Scheherezade presents -- a Domestic Science Fiction production:

Out of the darkness // of the past
there is a legend // (oh yess!)

(from "TITANS" @ PPM,BBWolf 1975)

This page is dedicated to the old British rock/metal band, B B Wolf.

Formed in the late 1970s, 'Wolf eschewed commercial success big-time. Rather, their Manifesto cited unmitigated heavyness, alarming pomposity, and Jungian self-referential 'Jazz-metal'.

The original band members, John Wyant, Paul Martin, Willem Mecklenburg and Paddy O'Reilly, played the south coast "Parallel Realities" pub and college circuit until they released their first collection, "Parallel Universe: Epiphanies at Tiffanys" (unusually a live double, recorded at Tiffany's Bar in Southampton). BB Wolf relished the characterisation of their gigs in the music press as being a timewarp back to 1969 (and were flattered when a group of local journalists themselves formed the ironic counter-band "Warp '69").

Early influences:
Although homage to 1969 was never their intention, it is true that BB Wolf's primary influences seem to have been Hendrix and Black Sabbath. A contemporary interview reveals that the band's list of all-time most influential albums is dominated by early rock:

and indeed (Martin, in the same interview for Glen Eyre Radio):
"I refute vigourously that we are stuck in 1969. We are stuck in 1970. And I claim that this is not the dreadful fate some might imagine!

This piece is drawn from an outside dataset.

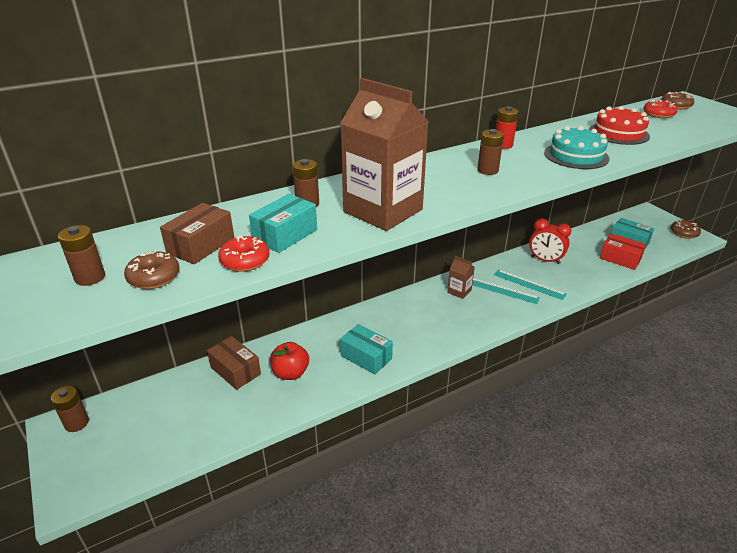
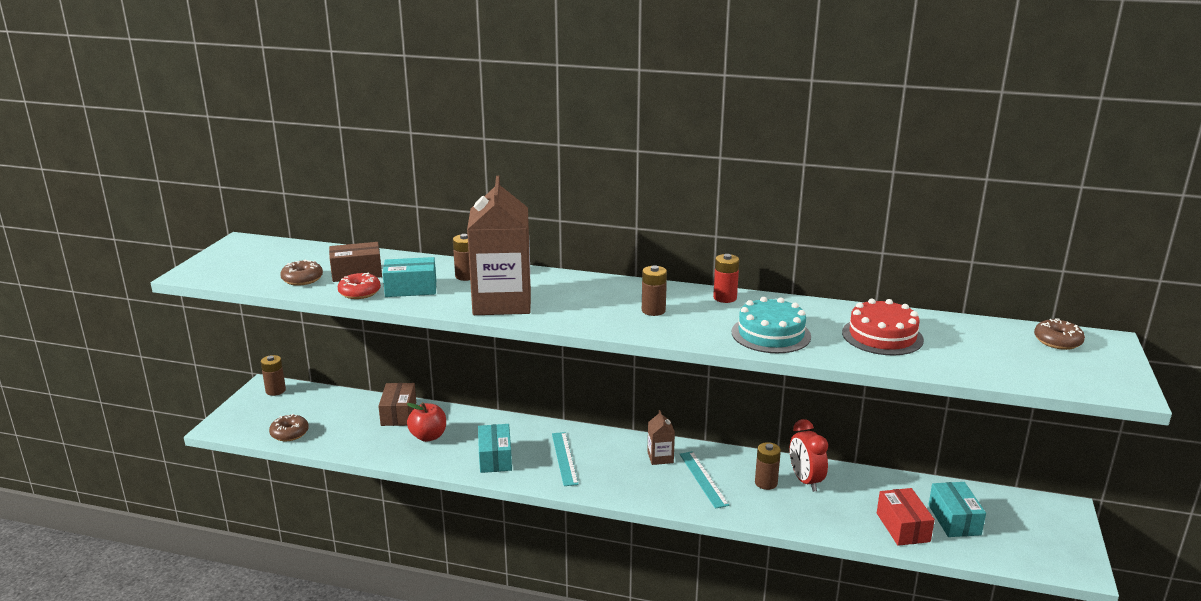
camera: 45 degrees right, 10 degrees down
brown battery [58,225,105,286] -> brown battery moved to [755,442,781,490]
turquoise ruler [494,269,567,300] -> turquoise ruler moved to [552,432,579,486]
red donut [643,100,678,118] -> none
brown donut [671,220,701,239] -> brown donut moved to [269,414,309,441]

"What is the high point of western civilisation so far? What is the pinnacle towards which we might claim we were all working, if we felt the need to ascribe a singular, justificatory point to it all? Perhaps you say 'there is no such point - it's more complicated that that'. But if there _were_ such a point, you wouldn't want to have missed it, would you!? For me it is simple. I would nominate The Isle of Wight version of Red House.

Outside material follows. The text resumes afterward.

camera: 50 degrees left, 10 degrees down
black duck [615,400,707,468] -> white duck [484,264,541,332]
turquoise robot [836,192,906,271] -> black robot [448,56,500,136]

"The tools Hendrix uses there nominally to deconstruct the blues, he leaves lying in your mind at the end. This set of tools is adequate to deconstruct every mode of western art upon which the contemporary musical theory was built - that is, essentially, all western art. If you apply it, pretty much anywhere, the energy which haemorrhages from the pieces is plenty for our band's artistic purposes. I note that Hendrix, undoubtedly the most influential of modern musicians, died shortly after creating this masterpiece. I claim that no guitarist born since Hendrix died has demonstrated 'the spark'." There is nothing wrong, therefore, with 1970!!